■ Task item:
Copy the records between the line holding "يتلقى ناشرو الألعاب" and the line holding "в отношении их", inclusive, leaving out the pictures.

********

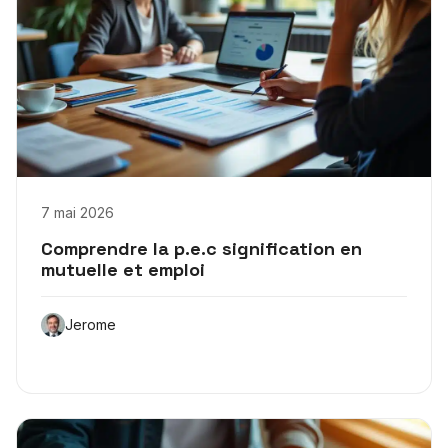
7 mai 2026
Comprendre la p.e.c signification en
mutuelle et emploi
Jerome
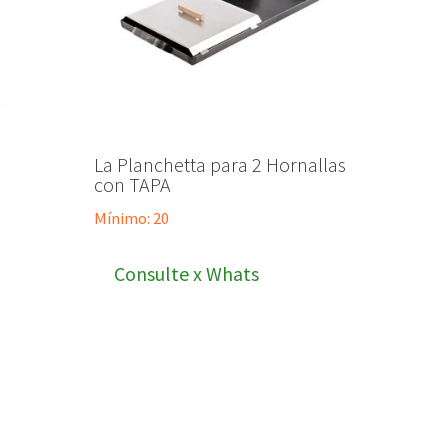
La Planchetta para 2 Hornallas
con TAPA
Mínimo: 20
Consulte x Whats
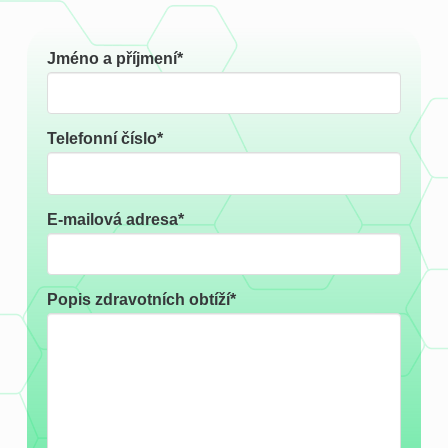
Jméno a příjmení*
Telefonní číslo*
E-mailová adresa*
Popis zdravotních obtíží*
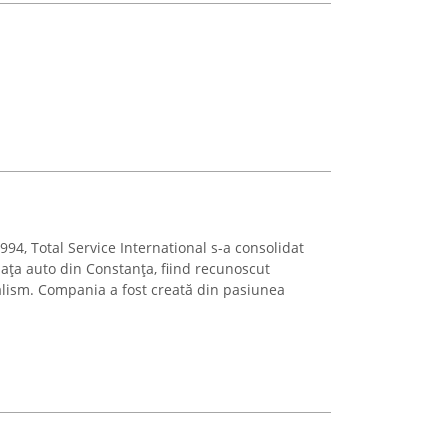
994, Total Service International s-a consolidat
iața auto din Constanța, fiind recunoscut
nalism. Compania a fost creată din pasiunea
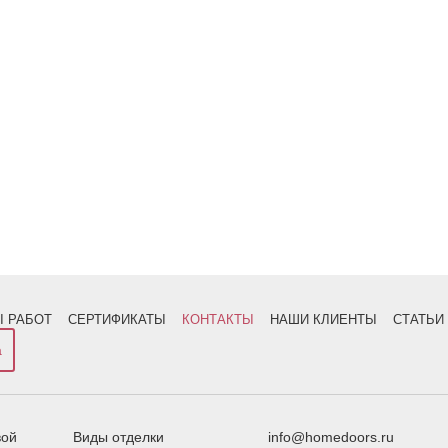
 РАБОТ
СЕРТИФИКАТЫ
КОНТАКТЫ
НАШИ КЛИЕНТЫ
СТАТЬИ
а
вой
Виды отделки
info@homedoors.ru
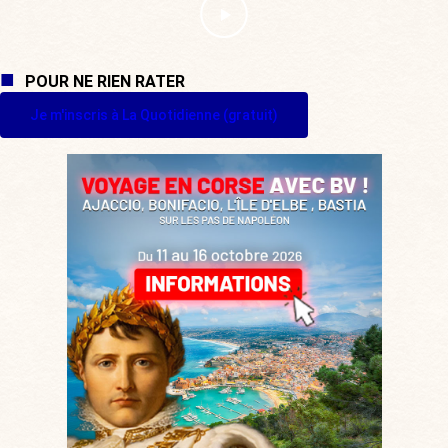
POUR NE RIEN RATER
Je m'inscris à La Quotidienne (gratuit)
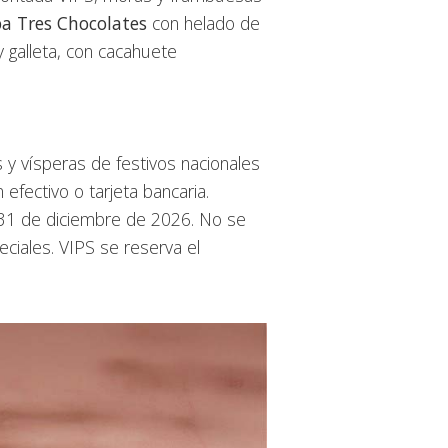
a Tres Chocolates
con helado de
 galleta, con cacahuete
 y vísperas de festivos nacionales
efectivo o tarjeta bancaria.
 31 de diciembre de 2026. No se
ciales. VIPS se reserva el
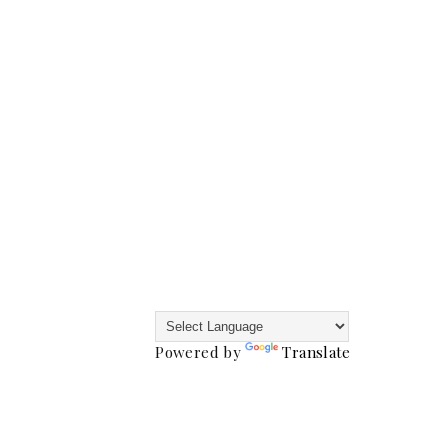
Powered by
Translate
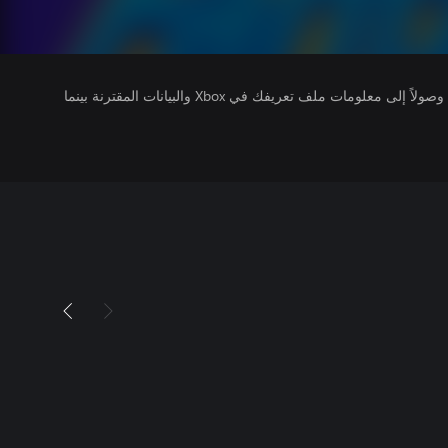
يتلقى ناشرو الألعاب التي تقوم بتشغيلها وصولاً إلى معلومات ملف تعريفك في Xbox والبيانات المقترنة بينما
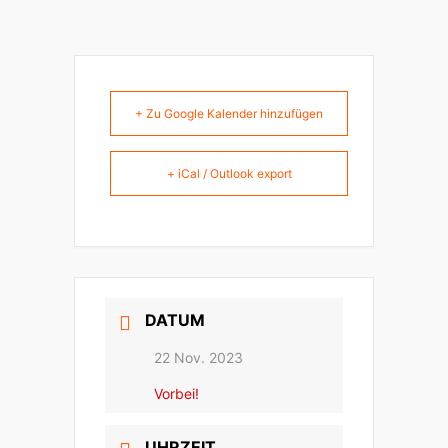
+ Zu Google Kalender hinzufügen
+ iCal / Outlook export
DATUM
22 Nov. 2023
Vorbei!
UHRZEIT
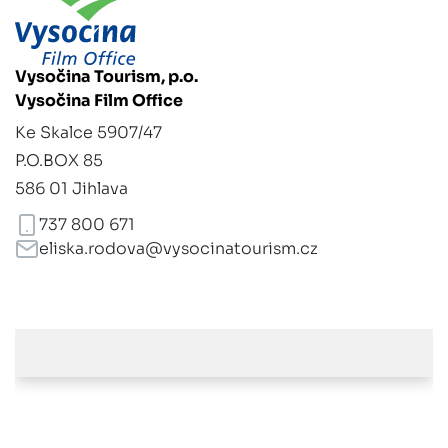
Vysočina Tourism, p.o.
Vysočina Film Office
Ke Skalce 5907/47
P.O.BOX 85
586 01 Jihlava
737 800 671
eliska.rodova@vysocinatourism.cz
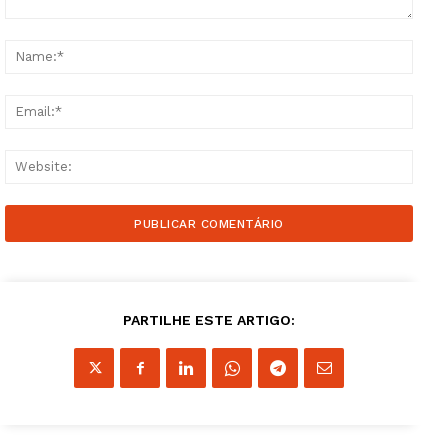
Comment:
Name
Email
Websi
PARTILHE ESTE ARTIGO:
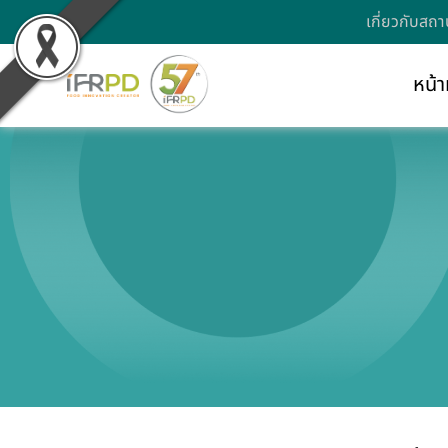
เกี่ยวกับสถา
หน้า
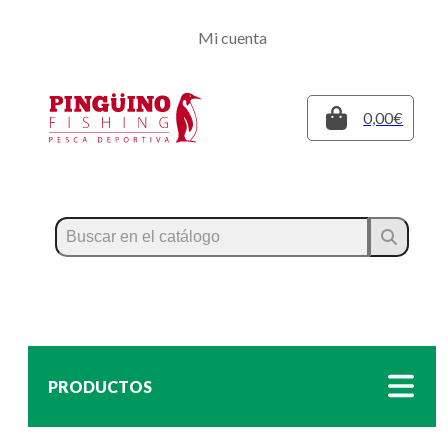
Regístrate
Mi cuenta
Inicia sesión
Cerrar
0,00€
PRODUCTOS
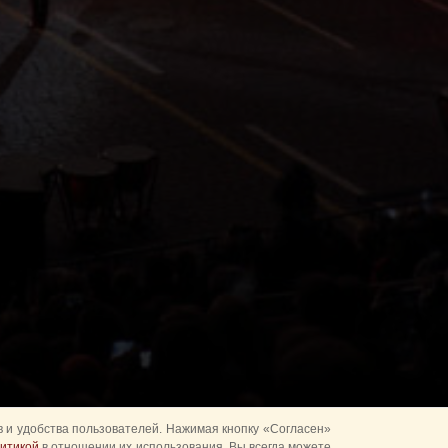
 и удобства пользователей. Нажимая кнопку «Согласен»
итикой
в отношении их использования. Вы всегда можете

********

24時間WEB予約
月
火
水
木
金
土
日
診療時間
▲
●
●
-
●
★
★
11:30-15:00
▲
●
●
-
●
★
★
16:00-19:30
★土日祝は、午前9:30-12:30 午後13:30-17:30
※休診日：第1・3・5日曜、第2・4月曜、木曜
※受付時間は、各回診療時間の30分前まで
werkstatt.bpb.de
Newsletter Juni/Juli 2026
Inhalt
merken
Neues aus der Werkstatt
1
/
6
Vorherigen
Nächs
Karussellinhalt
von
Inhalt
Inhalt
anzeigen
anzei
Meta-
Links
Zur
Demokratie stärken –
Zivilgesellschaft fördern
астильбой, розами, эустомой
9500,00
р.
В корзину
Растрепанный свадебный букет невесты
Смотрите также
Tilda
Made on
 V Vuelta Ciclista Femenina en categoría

********

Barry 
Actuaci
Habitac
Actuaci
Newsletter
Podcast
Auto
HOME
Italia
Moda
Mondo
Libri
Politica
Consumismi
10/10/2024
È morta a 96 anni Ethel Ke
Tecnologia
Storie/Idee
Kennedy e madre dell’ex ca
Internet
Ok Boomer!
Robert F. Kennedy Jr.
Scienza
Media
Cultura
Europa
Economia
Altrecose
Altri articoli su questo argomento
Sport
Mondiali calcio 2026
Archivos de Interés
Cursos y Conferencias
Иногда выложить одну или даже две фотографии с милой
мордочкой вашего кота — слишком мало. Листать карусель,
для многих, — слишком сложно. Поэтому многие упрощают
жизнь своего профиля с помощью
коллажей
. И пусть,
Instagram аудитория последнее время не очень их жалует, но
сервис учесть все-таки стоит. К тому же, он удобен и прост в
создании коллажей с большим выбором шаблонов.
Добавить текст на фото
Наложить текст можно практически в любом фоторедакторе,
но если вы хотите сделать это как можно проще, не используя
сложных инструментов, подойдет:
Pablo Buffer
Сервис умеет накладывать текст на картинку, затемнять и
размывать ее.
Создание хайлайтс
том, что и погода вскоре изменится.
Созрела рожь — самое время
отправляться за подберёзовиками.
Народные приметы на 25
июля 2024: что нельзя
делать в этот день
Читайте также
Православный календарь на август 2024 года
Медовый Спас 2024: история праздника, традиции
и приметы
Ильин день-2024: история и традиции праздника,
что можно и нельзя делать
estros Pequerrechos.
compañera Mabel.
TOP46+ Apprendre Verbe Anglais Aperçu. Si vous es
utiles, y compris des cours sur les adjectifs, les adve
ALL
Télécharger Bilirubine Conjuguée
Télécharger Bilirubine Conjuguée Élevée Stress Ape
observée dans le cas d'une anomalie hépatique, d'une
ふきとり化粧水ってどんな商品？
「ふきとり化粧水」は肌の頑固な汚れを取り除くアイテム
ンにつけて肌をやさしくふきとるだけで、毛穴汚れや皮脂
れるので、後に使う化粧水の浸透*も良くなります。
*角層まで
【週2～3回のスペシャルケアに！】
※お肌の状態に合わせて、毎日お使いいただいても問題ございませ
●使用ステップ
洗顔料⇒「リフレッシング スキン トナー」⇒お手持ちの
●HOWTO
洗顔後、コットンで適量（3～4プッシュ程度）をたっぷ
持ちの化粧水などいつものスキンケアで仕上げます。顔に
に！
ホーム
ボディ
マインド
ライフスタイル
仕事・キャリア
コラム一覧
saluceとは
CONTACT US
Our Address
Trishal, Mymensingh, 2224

********

■ Answer to this exercise:
يتلقى ناشرو الألعاب التي تقوم بتشغيلها وصولاً إلى معلومات ملف تعريفك في Xbox والبيانات المقترنة بينما
+ Zu Google Kalender hinzufügen
+ iCal / Outlook export
DATUM
22 Nov. 2023
Vorbei!
UHRZEIT
Vysočina Tourism, p.o.
Vysočina Film Office
Ke Skalce 5907/47
P.O.BOX 85
586 01 Jihlava
737 800 671
eliska.rodova@vysocinatourism.cz
Comment:
Name
Email
Websi
PARTILHE ESTE ARTIGO:
เกี่ยวกับสถา
หน้า
Regístrate
Mi cuenta
Inicia sesión
Cerrar
0,00€
PRODUCTOS
 и удобства пользователей. Нажимая кнопку «Согласен»
итикой
в отношении их использования. Вы всегда можете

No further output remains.